News State Victoria News Corruption probe finds ‘extensive misconduct’ by Victorian MPs

Corruption probe finds ‘extensive misconduct’ by Victorian MPs

victorian labor adem somyurek
Adem Somyurek (left) says he was aware of branch stacking when he joined the ALP in the 1990s.
Twitter Facebook Reddit Pinterest Email

No Victorian Labor MPs will be criminally charged despite an integrity investigation unearthing deliberate, extensive and egregious misuse of taxpayer resources.

The Independent Broad-based Anti-corruption Commission and Victorian Ombudsman released their joint report into branch stacking allegations within the party on Wednesday.

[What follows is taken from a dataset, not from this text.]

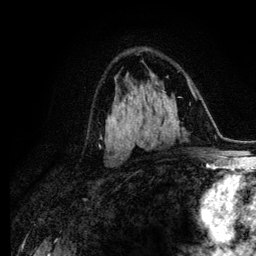
Breast MRI (dynamic contrast-enhanced), one axial slice; position 70 of 134 along the scan axis; cropped to one breast; dynamic contrast-enhanced series, time point 2 of 6 at this slice position (early post-contrast); 3 T; TE 4.2 ms, TR 7.9 ms; 1.2 mm slice thickness; 256 × 256 image matrix, field of view 170 × 170 mm. Female patient.
Outlined on this slice (semi-automatically segmented with operator editing):
- enhancing-tissue mask used for the functional tumour volume (all voxels passing the contrast-enhancement thresholds inside the analysis volume; usually the tumour): bounding box (x1, y1, x2, y2) in pixels: (99, 107, 119, 146)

The watchdogs considered whether the identified misconduct constituted criminal offending that should be referred to the Director of Public Prosecutions and ultimately opted against it.

“Although we consider the conduct to be egregious, the difficulties in proof are such that we cannot recommend prosecution,” the report said.

“Rather, it will now be a matter for the Privileges Committees of each house to decide whether the named MPs have wilfully brought discredit upon parliament.”

It found branch stacking was not limited to one Victorian Labor faction but evidence of misconduct concerned only the moderate faction.

“We had no specific evidence that allowed us to determine the extent of misuse by any other faction,” the report said.

The probe was launched following allegations in a Nine Network investigation that Labor moderate faction powerbroker Mr Somyurek handed over cash and used parliamentary employees to create fake branch members and amass political influence.

The practice, known as branch stacking, is not illegal but against Labor party rules.

Mr Somyurek quit the Labor Party in June 2020 before he was expelled following the reports.

His factional allies Robin Scott and Marlene Kairouz also departed cabinet following the expose. All three MPs have previously denied wrongdoing.

Luke Donnellan became the fourth ministerial casualty of the scandal last October after then-federal MP Anthony Byrne told the joint inquiry that the pair paid for others’ Labor memberships.

The report determined Mr Somyurek and Ms Kairouz breached elements of the ministerial and MPs codes of conduct but made no adverse findings against Premier Daniel Andrews and other witnesses.

In all, Mr Somyurek and six other witnesses were questioned in public hearings and another 26 in private, including Mr Andrews.

Mr Andrews has previously refused to confirm if he was interviewed or comment on the probe until the final report was released.

According to the report, he “agreed that the practice was not limited to one faction and occurred ‘across the board’ ” but he “denied any personal knowledge of or involvement in such practices”.

IBAC Commissioner Robert Redlich said he was “not particularly troubled” by being unable to pursue criminal charges against Mr Somyurek and Ms Kairouz.

“Ultimately, one has to formulate a view about whether we think there’s a significant chance that prosecution would be successful and, as we’ve indicated, we’ve reached the conclusion it would not,” he said.

The 233-page report makes 21 recommendations, including legislating a parliamentary ethics committee, tightening the definition of permissible work for electorate officers and banning MPs from employing close family members in their electorate office.

The government banned electorate officers carrying out campaign duties during work hours in 2019 following Labor’s “red shirts” scandal but the new rules do not cover factional work outside of elections.

The proposed changes should be seen as a package and “that one without the other will likely not be effective”, Mr Redlich said.

Asked if further inquiries might stem from what was uncovered during the Operation Watts investigation, Ombudsman Deborah Glass said the matter had concluded.